Put the text lines from all of the items below into a JSON list of strings, one string per line, with blank lines skipped. Leave the pictures out.

◆ **Data to use**
---*---

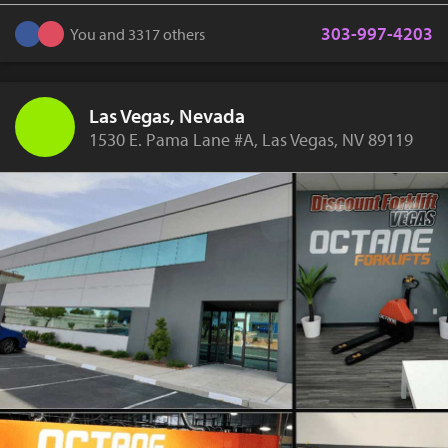
303-997-4203
You and 3317 others
Las Vegas, Nevada
1530 E. Pama Lane #A, Las Vegas, NV 89119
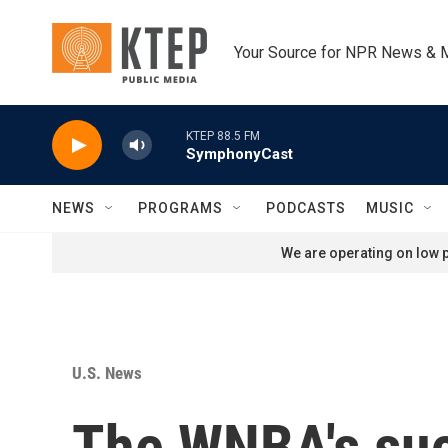
Skip to main content
Your Source for NPR News & 
KTEP 88.5 FM
SymphonyCast
NEWS
PROGRAMS
PODCASTS
MUSIC
We are operating on low p
U.S. News
The WNBA's succ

---*---

◆ **Task output**
[
  "303-997-4203",
  "You and 3317 others",
  "Las Vegas, Nevada",
  "1530 E. Pama Lane #A, Las Vegas, NV 89119",
  "Skip to main content",
  "Your Source for NPR News & ",
  "KTEP 88.5 FM",
  "SymphonyCast",
  "NEWS",
  "PROGRAMS",
  "PODCASTS",
  "MUSIC",
  "We are operating on low p",
  "U.S. News",
  "The WNBA's succ"
]